== WHAT THE EXERCISE ASKS ==
Only the lines that contain the string "analysis" belong in the answer; pull them from the records.

== DATA SUPPLIED ==
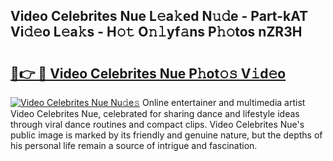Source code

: ## Video Celebrites Nue L𝚎a𝚔ed N𝚞𝚍e - Part-kAT Vi𝚍𝚎o L𝚎a𝚔s - H𝚘𝚝 O𝚗𝚕yf𝚊ns P𝚑𝚘tos nZR3H

# <h2><a href="http://kfca5i.oniu.top/?m=Video+Celebrites+Nue">🔗👉 🔴 Video Celebrites Nue P𝚑ot𝚘𝚜 V𝚒d𝚎o</a></h2>

[![Video Celebrites Nue Nu𝚍e𝚜](https://i.imgur.com/0qMVB7G.gif)](http://kfca5i.oniu.top/?m=Video+Celebrites+Nue)
Online entertainer and multimedia artist Video Celebrites Nue, celebrated for sharing dance and lifestyle ideas through viral dance routines and compact clips. Video Celebrites Nue's public image is marked by its friendly and genuine nature, but the depths of his personal life remain a source of intrigue and fascination.  
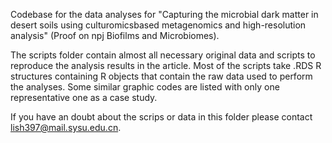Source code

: Codebase for the data analyses for "Capturing the microbial dark matter in desert soils using culturomicsbased metagenomics and high-resolution analysis" (Proof on npj Biofilms and Microbiomes).

The scripts folder contain almost all necessary original data and scripts to reproduce the analysis results in the article. Most of the scripts take .RDS R structures containing R objects that contain the raw data used to perform the analyses. Some similar graphic codes are listed with only one representative one as a case study.

If you have an doubt about the scrips or data in this folder please contact lish397@mail.sysu.edu.cn.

== ANSWER SECTION ==
: Codebase for the data analyses for "Capturing the microbial dark matter in desert soils using culturomicsbased metagenomics and high-resolution analysis" (Proof on npj Biofilms and Microbiomes).
The scripts folder contain almost all necessary original data and scripts to reproduce the analysis results in the article. Most of the scripts take .RDS R structures containing R objects that contain the raw data used to perform the analyses. Some similar graphic codes are listed with only one representative one as a case study.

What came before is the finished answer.